In diesem Buch erzählen Jugendliche, die alle 14 oder 15 Jahre alt sind, ihre Geschichte ihrer Jugend, denn es ist eine besondere Zeit. Das merkt man in der Breiten Straße an diesem Tag ganz besonders. Überall hängen noch die blutroten Fahnen mit dem Hakenkreuz. Gestern gab es großen Besuch in der Stadt. Reichsstatthalter und Gauleiter Röver war zu Besuch gekommen und die NSDAP, die HJ, der BDM und andere hatten ihm zu Ehren mit viel Blasmusik und Uniform einen Aufmarsch veranstaltet. Tausende hatten am Straßenrand gestanden und ihrem Gauleiter zugejubelt. Der Bürgermeister hatte ihm feierlich die Grüße seiner Braker Bevölkerung überbracht.
Es ist ein halbes Jahr nachdem Hitler zum Reichskanzler wurde, also Mitte 1933, Gauleiter Röver ist schon mehr als ein Jahr Reichsstatthalter im Freistaat Oldenburg Oldenburg, zudem auch die Wesermarsch und Brake gehören, und Bremen
Der Alltag der Jugendlichen, von denen diese Geschichte handelt, hatte sich eigentlich durch den Sieg der Natinalsozialisten erst einmal wenig gewandelt. Auch nicht an diesem Montagmorgen, als sie jeweils ihren Schulen zustrebten.

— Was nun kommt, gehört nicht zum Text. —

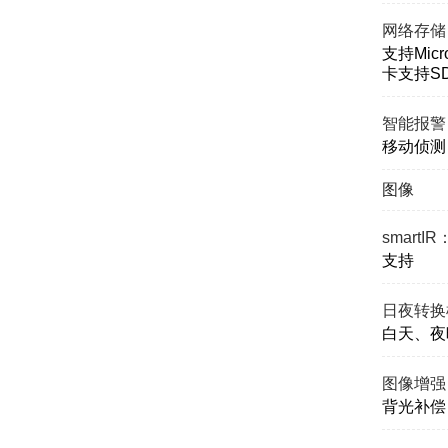
网络存储
支持Mic
卡支持S
智能报警
移动侦测
图像
smartIR
支持
日夜转换
白天、夜
图像增强
背光补偿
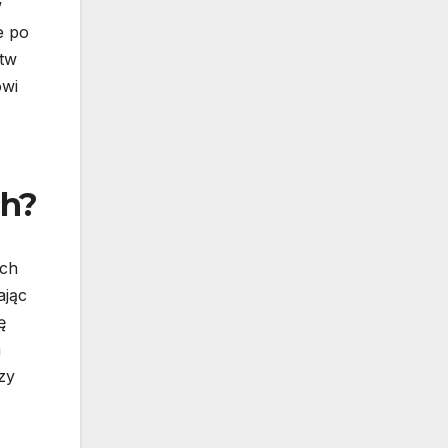
w
e po
stw
owi
ch?
ych
ając
ę
a
zy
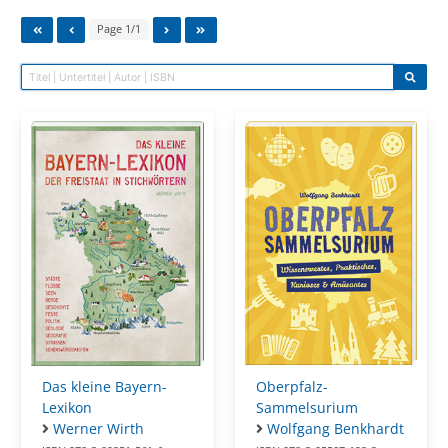
Page 1/1
Oberpfalz-
Das kleine Bayern-
Sammelsurium
Lexikon
Wolfgang Benkhardt
Werner Wirth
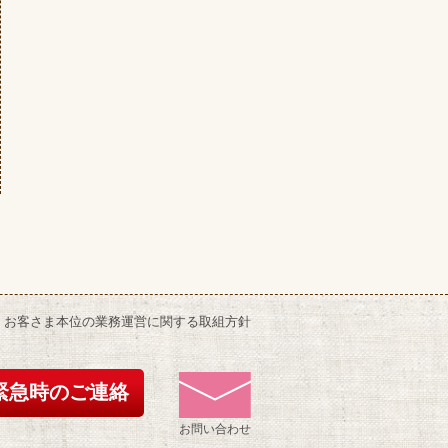
お客さま本位の業務運営に関する取組方針
緊急時のご連絡
お問い合わせ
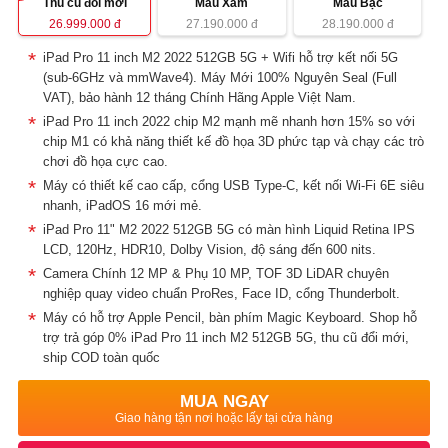
Thu cũ đổi mới
Màu Xám
Màu Bạc
26.999.000
đ
27.190.000
đ
28.190.000
đ
iPad Pro 11 inch M2 2022 512GB 5G + Wifi hỗ trợ kết nối 5G
(sub-6GHz và mmWave4). Máy Mới 100% Nguyên Seal (Full
VAT), bảo hành 12 tháng Chính Hãng Apple Việt Nam.
iPad Pro 11 inch 2022 chip M2 mạnh mẽ nhanh hơn 15% so với
chip M1 có khả năng thiết kế đồ họa 3D phức tạp và chạy các trò
chơi đồ họa cực cao.
Máy có thiết kế cao cấp, cổng USB Type-C, kết nối Wi-Fi 6E siêu
nhanh, iPadOS 16 mới mẻ.
iPad Pro 11" M2 2022 512GB 5G có màn hình Liquid Retina IPS
LCD, 120Hz, HDR10, Dolby Vision, độ sáng đến 600 nits.
Camera Chính 12 MP & Phụ 10 MP, TOF 3D LiDAR chuyên
nghiệp quay video chuẩn ProRes, Face ID, cổng Thunderbolt.
Máy có hỗ trợ Apple Pencil, bàn phím Magic Keyboard. Shop hỗ
trợ trả góp 0% iPad Pro 11 inch M2 512GB 5G, thu cũ đổi mới,
ship COD toàn quốc
MUA NGAY
Giao hàng tận nơi hoặc lấy tại cửa hàng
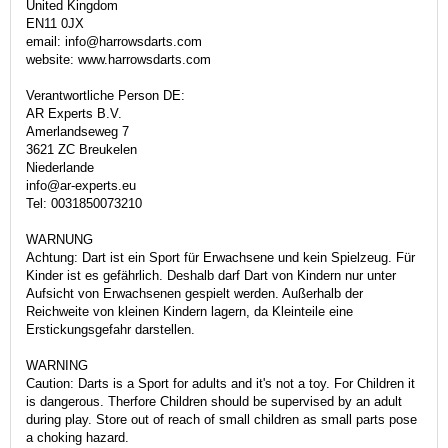
United Kingdom
EN11 0JX
email: info@harrowsdarts.com
website: www.harrowsdarts.com
Verantwortliche Person DE:
AR Experts B.V.
Amerlandseweg 7
3621 ZC Breukelen
Niederlande
info@ar-experts.eu
Tel: 0031850073210
WARNUNG
Achtung: Dart ist ein Sport für Erwachsene und kein Spielzeug. Für
Kinder ist es gefährlich. Deshalb darf Dart von Kindern nur unter
Aufsicht von Erwachsenen gespielt werden. Außerhalb der
Reichweite von kleinen Kindern lagern, da Kleinteile eine
Erstickungsgefahr darstellen.
WARNING
Caution: Darts is a Sport for adults and it's not a toy. For Children it
is dangerous. Therfore Children should be supervised by an adult
during play. Store out of reach of small children as small parts pose
a choking hazard.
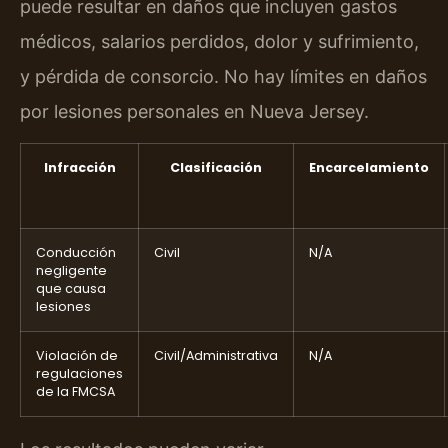
puede resultar en daños que incluyen gastos
médicos, salarios perdidos, dolor y sufrimiento,
y pérdida de consorcio. No hay límites en daños
por lesiones personales en Nueva Jersey.
Infracción
Clasificación
Encarcelamiento
Conducción
Civil
N/A
negligente
que causa
lesiones
Violación de
Civil/Administrativa
N/A
regulaciones
de la FMCSA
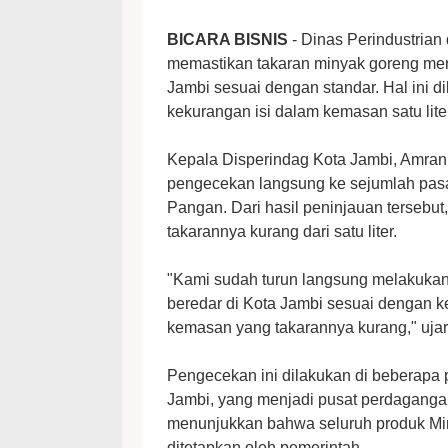
BICARA BISNIS
- Dinas Perindustrian
memastikan takaran minyak goreng merk
Jambi sesuai dengan standar. Hal ini d
kekurangan isi dalam kemasan satu lite
Kepala Disperindag Kota Jambi, Amra
pengecekan langsung ke sejumlah pasar
Pangan. Dari hasil peninjauan tersebu
takarannya kurang dari satu liter.
"Kami sudah turun langsung melakuka
beredar di Kota Jambi sesuai dengan k
kemasan yang takarannya kurang," ujar
Pengecekan ini dilakukan di beberapa 
Jambi, yang menjadi pusat perdagangan
menunjukkan bahwa seluruh produk Min
ditetapkan oleh pemerintah.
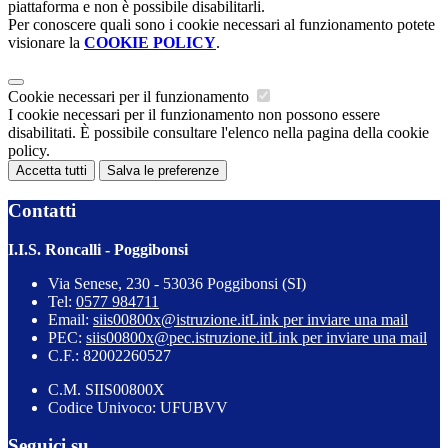
piattaforma e non è possibile disabilitarli.
Per conoscere quali sono i cookie necessari al funzionamento potete
visionare la
COOKIE POLICY
.
Cookie necessari per il funzionamento
I cookie necessari per il funzionamento non possono essere
disabilitati. È possibile consultare l'elenco nella pagina della cookie
policy.
Accetta tutti
Salva le preferenze
Contatti
I.I.S. Roncalli - Poggibonsi
Via Senese, 230 - 53036 Poggibonsi (SI)
Tel:
0577 984711
Email:
siis00800x@istruzione.it
Link per inviare una mail
PEC:
siis00800x@pec.istruzione.it
Link per inviare una mail
C.F.: 82002260527
C.M. SIIS00800X
Codice Univoco: UFUBVV
Seguici su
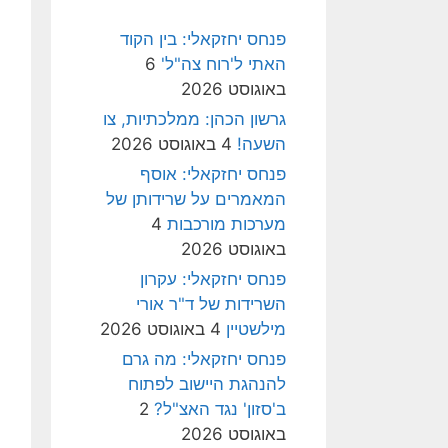
פנחס יחזקאלי: בין הקוד
האתי ל'רוח צה"ל'
6
באוגוסט 2026
גרשון הכהן: ממלכתיות, צו
השעה!
4 באוגוסט 2026
פנחס יחזקאלי: אוסף
המאמרים על שרידותן של
מערכות מורכבות
4
באוגוסט 2026
פנחס יחזקאלי: עקרון
השרידות של ד"ר אורי
מילשטיין
4 באוגוסט 2026
פנחס יחזקאלי: מה גרם
להנהגת היישוב לפתוח
ב'סזון' נגד האצ"ל?
2
באוגוסט 2026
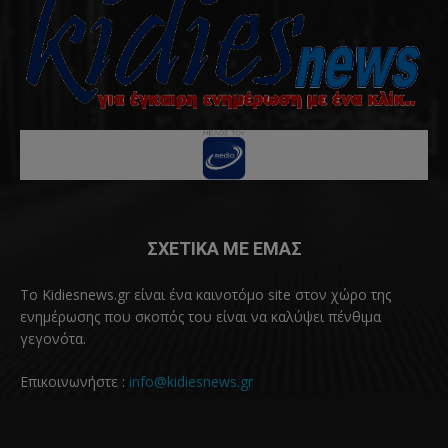
ΣΧΕΤΙΚΑ ΜΕ ΕΜΑΣ
Το Kidiesnews.gr είναι ένα καινοτόμο site στον χώρο της
ενημέρωσης που σκοπός του είναι να καλύψει πένθιμα
γεγονότα.
Επικοινωνήστε :
info@kidiesnews.gr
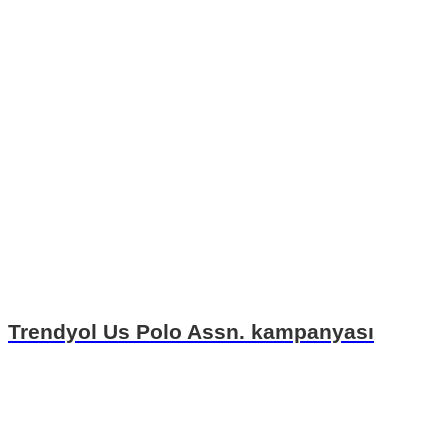
Trendyol Us Polo Assn. kampanyası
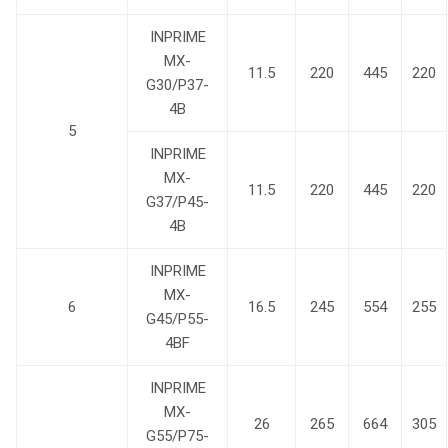
INPRIME
MX-
11.5
220
445
220
G30/P37-
4B
5
INPRIME
MX-
11.5
220
445
220
G37/P45-
4B
INPRIME
MX-
6
16.5
245
554
255
G45/P55-
4BF
INPRIME
MX-
26
265
664
305
G55/P75-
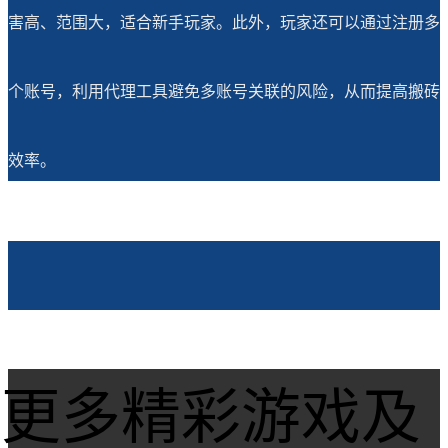
害高、范围大，适合新手玩家。此外，玩家还可以通过注册多
个账号，利用代理工具避免多账号关联的风险，从而提高搬砖
效率。
更多精彩游戏及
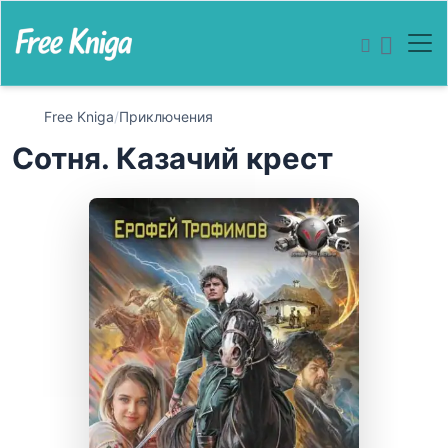
Free Kniga
/
Приключения
Сотня. Казачий крест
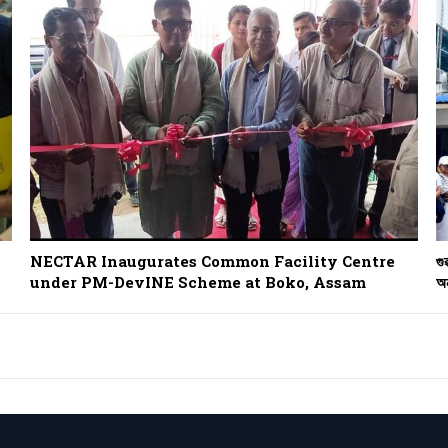
NECTAR Inaugurates Common Facility Centre
গু
under PM-DevINE Scheme at Boko, Assam
অন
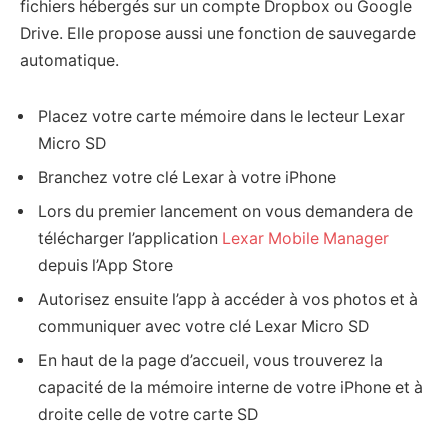
fichiers hébergés sur un compte Dropbox ou Google
Drive. Elle propose aussi une fonction de sauvegarde
automatique.
Placez votre carte mémoire dans le lecteur Lexar
Micro SD
Branchez votre clé Lexar à votre iPhone
Lors du premier lancement on vous demandera de
télécharger l’application
Lexar Mobile Manager
depuis l’App Store
Autorisez ensuite l’app à accéder à vos photos et à
communiquer avec votre clé Lexar Micro SD
En haut de la page d’accueil, vous trouverez la
capacité de la mémoire interne de votre iPhone et à
droite celle de votre carte SD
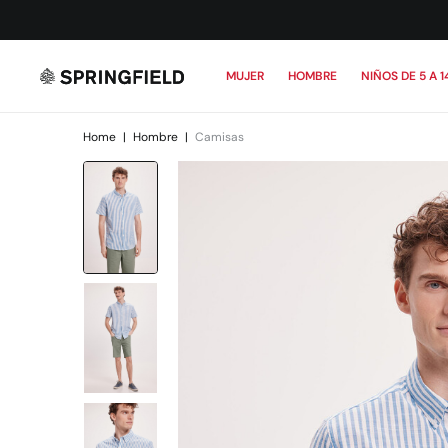
MUJER
HOMBRE
NIÑOS DE 5 A 1
Home
|
Hombre
|
Camisas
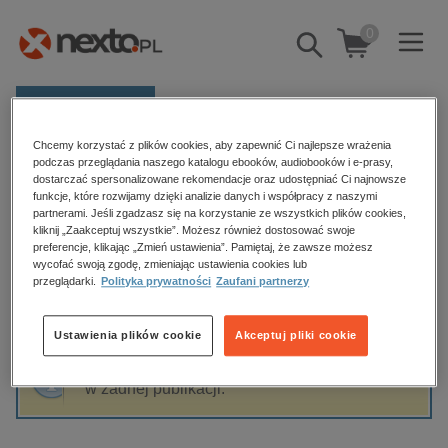
0
Pokaż/schowaj
wyszukiwarkę
E-prasa
Chcemy korzystać z plików cookies, aby zapewnić Ci najlepsze wrażenia
Kategorie
Strona główna
Karina Kruk
podczas przeglądania naszego katalogu ebooków, audiobooków i e-prasy,
dostarczać spersonalizowane rekomendacje oraz udostępniać Ci najnowsze
Zobacz wszystkie E-prasa
funkcje, które rozwijamy dzięki analizie danych i współpracy z naszymi
partnerami. Jeśli zgadzasz się na korzystanie ze wszystkich plików cookies,
Karina Kruk
kliknij „Zaakceptuj wszystkie”. Możesz również dostosować swoje
budownictwo, aranżacja wnętrz
preferencje, klikając „Zmień ustawienia”. Pamiętaj, że zawsze możesz
wycofać swoją zgodę, zmieniając ustawienia cookies lub
biznesowe, branżowe, gospodarka
przeglądarki.
Polityka prywatności
Zaufani partnerzy
darmowe wydania
Sortowanie
Filtrowanie
dzienniki
Ustawienia plików cookie
Akceptuj pliki cookie
edukacja
Fraza "
Karina Kruk
" nie została odnaleziona
hobby, sport, rozrywka
w żadnej publikacji.
komputery, internet, technologie, informatyka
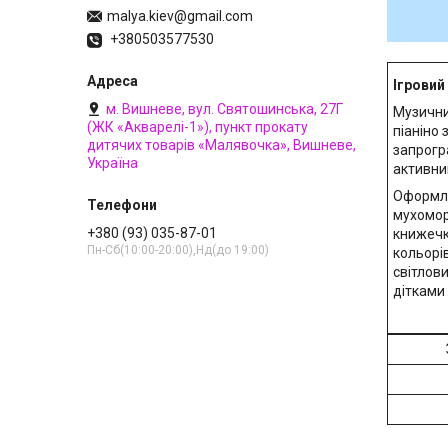
malya.kiev@gmail.com
+380503577530
Ігровий
м. Вишневе, вул. Святошинська, 27Г
Музични
(ЖК «Акварелі-1»), пункт прокату
піаніно 
дитячих товарів «Малявочка», Вишневе,
запрогра
Україна
активни
Оформлен
мухомор
+380 (93) 035-87-01
книжечк
Пн-Сб(10:00-20:00),Нд(до 19:00)
кольорі
світлови
дітками 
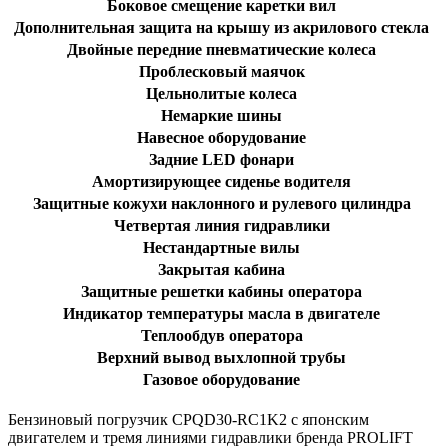
Боковое смещение каретки вил
Дополнительная защита на крышу из акрилового стекла
Двойные передние пневматические колеса
Проблесковый маячок
Цельнолитые колеса
Немаркие шины
Навесное оборудование
Задние LED фонари
Амортизирующее сиденье водителя
Защитные кожухи наклонного и рулевого цилиндра
Четвертая линия гидравлики
Нестандартные вилы
Закрытая кабина
Защитные решетки кабины оператора
Индикатор температуры масла в двигателе
Теплообдув оператора
Верхний вывод выхлопной трубы
Газовое оборудование
Бензиновый погрузчик CPQD30-RC1K2 с японским
двигателем и тремя линиями гидравлики бренда PROLIFT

Esther ist an diesem Morgen schon früh mit dem Fahrrad von Berne nach Brake zur Schule gefahren. Der Weg ist dunkel und nebelig. Es ist noch ziemlich frisch, ja beinahe kühl so in der Frühe, der Weg ist bröckelig und viele Schlaglöcher erschweren ihr den Weg. Der andauernde Regen der vergangenen Nacht hat sie mit tiefen Pfützen gefüllt. In einer Kurve verfehlt sie den sicheren Tritt, will sich mit dem Fuß vom Boden abstoßen, und steigt dabei ungeschickt in eine der grauen Pfützen, sodass ihr rechter Halbschuh sich mit dem schmutzigen Wasser füllt und bis auf die Socke durchnässt. „So ein Mist! Ich Schlemihl!“, entfährt es ihr. „Gleich werden sie mich in der Schule wieder hänseln“
Esther ist das einzige jüdische Mädchen in der Klasse, wobei sie eigentlich keine wirkliche Jüdin ist, jedenfalls weiß sie wenig über ihre Religion. Ihre Mutter ist keine praktizierende Jüdin, hat sie nur einmal mitgenommen nach Oldenburg in die Synagoge. Esther weiß nicht viel über die jüdische Religion und Tradition. Auch wenn ihre Mutter darauf besteht, dass sie die jüdischen Feste feiern. Allerdings weiß Esther das eine oder andere jüdische Schimpfwort, hat sie von ihrer Schwester gelernt. Ihr Vater ist evangelisch und arbeitet als Zeitungsredakteur in Brake. Der Weserbote, heißt die Zeitung. Ihre Eltern hatten sich damals in Berlin kennengelernt, wo der Vater studiert, die Mutter in einer reichen, sehr liberalen jüdischen Familie gelebt hat. Da Der Weserbote einen Redakteur suchte, hatte es das junge Ehepaar nach Brake verschlagen. In Berne hatten sie ein billiges Haus als Mietwohnung gefunden.